L’histoire de la cuisine est pleine de fantasmagories, et nombre de découvertes ne sont pas telles qu’on les a dites : les ganaches, les béarnaises, etc. Inversement, il y a des cas où nous avons des témoignages, et c’est le cas pour le gâteau nommé « manqué » : ce nom lui a été donné parce qu’en faisant un biscuit de Savoie, un ouvrier de la maison Félix, avait tellement mal travaillé les blancs qu’ils grainèrent, mais comme il fallait le servir à l’heure, on l’acheva le mieux possible en ajoutant du beurre et en mettant dessus une couche de pralin. On le livra ainsi au client. Quelques jours après, la dame qui vint régler la note prodigua ses félicitations sur l’excellence du gâteau et demanda comment il se nommait. Le patron et les caissières demandèrent au chef, qui répondit « le manqué ». Le nom resta.
La recette ?
On travaille 9 jaunes d’oeuf avec sucre, sel et vanille ; quand le ruban est obtenu, on ajoute 125 g de beurre fondu, 250 g de farine et les blancs d’oeuf battus en neige. On couchait initialement dans un moule à brioche, mais les moules ont été modifiés, et on le fait désormais dans un moule à manqué. On cuit, on praline et on poudre.
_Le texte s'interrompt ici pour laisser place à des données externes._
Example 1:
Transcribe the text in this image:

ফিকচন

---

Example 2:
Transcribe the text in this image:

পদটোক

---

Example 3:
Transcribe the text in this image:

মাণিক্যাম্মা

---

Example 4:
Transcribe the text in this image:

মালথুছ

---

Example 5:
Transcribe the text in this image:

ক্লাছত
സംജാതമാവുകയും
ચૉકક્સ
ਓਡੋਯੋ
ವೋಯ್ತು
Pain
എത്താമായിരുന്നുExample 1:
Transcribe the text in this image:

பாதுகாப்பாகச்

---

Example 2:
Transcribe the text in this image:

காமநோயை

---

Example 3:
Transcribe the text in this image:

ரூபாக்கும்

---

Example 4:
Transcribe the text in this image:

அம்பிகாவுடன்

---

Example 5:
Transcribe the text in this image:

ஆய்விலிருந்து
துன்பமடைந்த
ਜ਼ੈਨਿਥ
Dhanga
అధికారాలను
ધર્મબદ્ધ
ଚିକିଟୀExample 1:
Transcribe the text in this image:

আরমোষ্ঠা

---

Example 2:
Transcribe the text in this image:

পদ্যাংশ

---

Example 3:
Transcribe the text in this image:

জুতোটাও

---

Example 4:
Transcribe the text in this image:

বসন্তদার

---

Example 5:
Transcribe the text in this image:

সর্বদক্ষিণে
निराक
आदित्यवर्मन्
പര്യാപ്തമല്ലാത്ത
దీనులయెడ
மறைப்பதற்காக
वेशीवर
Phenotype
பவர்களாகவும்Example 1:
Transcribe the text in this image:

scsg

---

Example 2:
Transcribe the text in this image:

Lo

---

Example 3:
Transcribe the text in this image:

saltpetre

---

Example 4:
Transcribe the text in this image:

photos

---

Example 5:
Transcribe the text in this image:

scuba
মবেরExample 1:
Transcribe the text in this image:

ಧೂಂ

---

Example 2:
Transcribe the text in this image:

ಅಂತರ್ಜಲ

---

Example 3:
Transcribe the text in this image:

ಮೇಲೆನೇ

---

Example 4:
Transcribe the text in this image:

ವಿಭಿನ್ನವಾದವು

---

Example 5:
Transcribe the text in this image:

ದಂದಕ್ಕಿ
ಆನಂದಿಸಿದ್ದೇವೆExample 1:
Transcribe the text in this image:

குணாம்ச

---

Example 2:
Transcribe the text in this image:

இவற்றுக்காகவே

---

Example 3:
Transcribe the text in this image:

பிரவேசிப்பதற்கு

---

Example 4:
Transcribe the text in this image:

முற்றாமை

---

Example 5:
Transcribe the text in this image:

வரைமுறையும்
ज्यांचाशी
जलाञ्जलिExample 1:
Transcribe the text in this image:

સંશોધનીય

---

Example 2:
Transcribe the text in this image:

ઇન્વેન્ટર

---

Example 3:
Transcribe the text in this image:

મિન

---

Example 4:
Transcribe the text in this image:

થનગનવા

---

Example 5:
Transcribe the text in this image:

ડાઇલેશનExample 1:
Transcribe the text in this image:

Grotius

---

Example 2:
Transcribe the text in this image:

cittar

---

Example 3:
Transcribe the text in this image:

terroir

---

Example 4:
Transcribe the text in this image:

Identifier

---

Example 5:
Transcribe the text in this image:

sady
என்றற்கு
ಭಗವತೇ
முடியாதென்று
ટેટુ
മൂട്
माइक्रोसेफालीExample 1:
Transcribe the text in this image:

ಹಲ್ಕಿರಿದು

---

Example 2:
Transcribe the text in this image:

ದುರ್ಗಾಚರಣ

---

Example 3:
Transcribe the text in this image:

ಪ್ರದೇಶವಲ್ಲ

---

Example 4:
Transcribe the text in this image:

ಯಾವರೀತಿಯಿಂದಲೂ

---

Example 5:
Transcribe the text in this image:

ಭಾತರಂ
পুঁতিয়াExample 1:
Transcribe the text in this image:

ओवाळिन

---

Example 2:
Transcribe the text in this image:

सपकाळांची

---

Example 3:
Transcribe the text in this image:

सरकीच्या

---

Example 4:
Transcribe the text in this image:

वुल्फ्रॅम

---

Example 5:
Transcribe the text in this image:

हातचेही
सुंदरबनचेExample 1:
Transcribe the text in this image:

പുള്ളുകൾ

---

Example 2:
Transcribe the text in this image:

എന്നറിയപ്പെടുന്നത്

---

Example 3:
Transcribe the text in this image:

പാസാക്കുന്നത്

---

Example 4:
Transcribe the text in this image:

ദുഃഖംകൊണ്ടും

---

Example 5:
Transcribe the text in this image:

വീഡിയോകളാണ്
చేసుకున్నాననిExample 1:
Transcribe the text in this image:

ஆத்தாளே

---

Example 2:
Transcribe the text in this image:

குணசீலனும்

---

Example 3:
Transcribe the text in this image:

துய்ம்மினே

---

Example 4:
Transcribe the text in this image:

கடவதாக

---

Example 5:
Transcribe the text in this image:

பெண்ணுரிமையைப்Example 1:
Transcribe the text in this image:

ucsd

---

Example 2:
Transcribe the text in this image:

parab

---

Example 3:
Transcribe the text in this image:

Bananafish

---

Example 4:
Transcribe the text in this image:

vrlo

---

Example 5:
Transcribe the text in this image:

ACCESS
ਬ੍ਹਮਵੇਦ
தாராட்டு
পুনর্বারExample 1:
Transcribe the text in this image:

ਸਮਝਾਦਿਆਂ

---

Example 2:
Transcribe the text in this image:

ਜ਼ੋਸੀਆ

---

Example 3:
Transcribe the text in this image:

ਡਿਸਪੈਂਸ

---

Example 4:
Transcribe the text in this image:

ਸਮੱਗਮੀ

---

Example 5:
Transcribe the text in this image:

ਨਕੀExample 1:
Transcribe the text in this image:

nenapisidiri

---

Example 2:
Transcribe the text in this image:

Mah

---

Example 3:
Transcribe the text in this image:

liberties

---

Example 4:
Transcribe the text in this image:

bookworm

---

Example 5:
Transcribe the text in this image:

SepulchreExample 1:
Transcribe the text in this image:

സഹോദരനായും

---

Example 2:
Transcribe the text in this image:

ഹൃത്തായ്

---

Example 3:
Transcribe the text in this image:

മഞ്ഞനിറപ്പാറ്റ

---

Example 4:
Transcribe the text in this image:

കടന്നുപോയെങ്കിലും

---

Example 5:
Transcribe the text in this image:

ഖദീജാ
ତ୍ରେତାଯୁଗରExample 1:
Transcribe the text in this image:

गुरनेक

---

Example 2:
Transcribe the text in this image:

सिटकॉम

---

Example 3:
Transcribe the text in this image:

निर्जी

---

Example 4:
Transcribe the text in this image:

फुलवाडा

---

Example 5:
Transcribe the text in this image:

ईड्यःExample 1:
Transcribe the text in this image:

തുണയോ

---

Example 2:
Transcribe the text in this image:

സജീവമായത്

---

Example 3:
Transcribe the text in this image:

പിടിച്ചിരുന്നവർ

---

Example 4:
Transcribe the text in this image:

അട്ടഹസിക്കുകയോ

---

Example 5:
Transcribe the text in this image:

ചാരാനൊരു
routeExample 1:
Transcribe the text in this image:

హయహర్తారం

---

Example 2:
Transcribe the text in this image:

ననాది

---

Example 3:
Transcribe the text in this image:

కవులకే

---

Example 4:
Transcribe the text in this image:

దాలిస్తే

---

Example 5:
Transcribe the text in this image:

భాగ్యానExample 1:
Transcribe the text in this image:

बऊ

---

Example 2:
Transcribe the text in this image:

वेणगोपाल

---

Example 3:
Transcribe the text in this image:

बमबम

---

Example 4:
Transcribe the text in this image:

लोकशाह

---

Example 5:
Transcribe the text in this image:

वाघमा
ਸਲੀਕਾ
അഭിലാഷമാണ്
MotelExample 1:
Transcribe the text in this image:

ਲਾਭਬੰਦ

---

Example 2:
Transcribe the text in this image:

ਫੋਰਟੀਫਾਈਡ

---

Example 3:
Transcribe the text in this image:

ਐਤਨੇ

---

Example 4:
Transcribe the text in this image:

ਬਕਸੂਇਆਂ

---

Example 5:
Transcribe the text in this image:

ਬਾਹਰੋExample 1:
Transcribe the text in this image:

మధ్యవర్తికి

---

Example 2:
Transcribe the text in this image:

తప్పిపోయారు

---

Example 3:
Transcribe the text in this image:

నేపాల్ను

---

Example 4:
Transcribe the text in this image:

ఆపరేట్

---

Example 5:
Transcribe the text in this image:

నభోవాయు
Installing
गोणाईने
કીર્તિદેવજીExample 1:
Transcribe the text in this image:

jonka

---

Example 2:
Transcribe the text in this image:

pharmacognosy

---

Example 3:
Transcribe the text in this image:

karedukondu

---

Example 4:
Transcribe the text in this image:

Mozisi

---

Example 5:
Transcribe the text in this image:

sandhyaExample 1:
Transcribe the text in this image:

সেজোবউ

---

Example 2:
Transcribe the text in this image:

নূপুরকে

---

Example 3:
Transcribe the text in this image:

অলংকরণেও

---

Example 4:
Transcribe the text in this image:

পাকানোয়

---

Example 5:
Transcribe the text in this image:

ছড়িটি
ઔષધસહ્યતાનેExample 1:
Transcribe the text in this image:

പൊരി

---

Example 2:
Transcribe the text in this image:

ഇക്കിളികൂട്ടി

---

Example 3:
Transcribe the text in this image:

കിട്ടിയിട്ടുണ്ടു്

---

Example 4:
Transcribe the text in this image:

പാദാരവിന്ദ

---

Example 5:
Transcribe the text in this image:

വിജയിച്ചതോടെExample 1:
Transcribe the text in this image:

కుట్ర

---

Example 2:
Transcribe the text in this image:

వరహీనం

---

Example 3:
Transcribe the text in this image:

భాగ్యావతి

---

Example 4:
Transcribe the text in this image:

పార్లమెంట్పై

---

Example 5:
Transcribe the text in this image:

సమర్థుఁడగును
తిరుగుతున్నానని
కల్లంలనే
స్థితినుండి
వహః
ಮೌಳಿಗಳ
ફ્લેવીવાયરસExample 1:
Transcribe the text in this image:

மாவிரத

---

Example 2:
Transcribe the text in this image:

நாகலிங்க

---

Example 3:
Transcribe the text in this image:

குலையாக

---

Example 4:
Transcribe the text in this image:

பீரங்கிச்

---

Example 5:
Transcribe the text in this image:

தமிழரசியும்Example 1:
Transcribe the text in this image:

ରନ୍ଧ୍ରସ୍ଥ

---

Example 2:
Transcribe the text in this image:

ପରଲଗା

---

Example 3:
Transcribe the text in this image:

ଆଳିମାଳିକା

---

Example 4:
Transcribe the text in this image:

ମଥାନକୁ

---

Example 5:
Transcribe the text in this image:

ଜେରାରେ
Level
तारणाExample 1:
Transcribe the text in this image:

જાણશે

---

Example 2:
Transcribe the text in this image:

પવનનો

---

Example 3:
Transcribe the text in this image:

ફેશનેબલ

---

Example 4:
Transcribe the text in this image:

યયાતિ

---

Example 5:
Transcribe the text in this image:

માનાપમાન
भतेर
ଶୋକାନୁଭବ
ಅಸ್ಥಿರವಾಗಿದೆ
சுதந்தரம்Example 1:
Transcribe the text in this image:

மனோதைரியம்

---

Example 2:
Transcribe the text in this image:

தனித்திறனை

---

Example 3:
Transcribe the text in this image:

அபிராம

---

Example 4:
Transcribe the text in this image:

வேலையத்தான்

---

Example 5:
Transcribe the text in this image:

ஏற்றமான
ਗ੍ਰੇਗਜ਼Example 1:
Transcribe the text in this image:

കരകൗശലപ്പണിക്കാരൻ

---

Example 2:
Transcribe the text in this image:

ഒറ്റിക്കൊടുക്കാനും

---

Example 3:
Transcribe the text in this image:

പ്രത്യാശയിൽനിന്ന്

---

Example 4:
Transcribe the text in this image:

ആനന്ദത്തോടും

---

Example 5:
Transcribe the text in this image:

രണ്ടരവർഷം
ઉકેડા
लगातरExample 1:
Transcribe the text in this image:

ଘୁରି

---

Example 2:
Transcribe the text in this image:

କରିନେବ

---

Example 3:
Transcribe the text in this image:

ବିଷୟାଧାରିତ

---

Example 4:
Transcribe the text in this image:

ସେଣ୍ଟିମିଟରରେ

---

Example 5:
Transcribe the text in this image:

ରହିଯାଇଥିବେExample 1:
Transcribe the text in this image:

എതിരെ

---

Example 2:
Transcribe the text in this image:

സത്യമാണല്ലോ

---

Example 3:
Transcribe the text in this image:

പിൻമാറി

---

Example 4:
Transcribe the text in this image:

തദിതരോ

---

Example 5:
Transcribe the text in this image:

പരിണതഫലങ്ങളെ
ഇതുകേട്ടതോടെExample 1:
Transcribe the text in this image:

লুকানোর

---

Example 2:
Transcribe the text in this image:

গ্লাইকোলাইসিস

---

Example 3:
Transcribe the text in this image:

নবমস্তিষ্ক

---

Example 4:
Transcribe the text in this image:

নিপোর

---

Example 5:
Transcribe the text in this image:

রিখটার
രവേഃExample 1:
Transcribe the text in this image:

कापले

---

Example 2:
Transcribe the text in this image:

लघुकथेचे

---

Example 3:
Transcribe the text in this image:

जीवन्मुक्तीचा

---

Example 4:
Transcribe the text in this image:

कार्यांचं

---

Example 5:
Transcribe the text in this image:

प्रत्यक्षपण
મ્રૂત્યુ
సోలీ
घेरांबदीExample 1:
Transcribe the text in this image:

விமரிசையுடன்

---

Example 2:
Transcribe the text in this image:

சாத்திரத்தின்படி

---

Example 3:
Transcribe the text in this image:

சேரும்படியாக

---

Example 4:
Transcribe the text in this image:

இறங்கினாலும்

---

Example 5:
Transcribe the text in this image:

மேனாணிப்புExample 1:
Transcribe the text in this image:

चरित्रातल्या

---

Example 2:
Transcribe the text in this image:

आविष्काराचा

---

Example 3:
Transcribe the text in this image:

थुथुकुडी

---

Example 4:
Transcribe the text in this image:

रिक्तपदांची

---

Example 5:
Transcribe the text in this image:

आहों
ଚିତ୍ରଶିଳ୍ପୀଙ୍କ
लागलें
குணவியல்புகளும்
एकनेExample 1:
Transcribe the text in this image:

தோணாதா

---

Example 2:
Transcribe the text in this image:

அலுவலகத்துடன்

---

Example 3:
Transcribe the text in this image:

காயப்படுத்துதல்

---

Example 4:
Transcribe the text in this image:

Bien sûr, depuis la première préparation du manqué, on a étendu la variété des gâteaux : on en fait au cédrat, au citron, aux pistaches, à l’anis, au cumin, à l’abricot, aux noisettes grillées, aux raisins de Corinthe, etc., tantôt en variant simplement l’arôme, d’autrefois en modifiant aussi la couche de pralines qui doit le recouvrir. Je laisse au praticien le soin d’en choisir le genre selon l’opportunité.
Pourquoi sait-on qui l’histoire de l’invention du manqué est vraie ? C’est que Joseph Favre, auteur du Dictionnaire universel de cuisine pratique, la tenait de première main.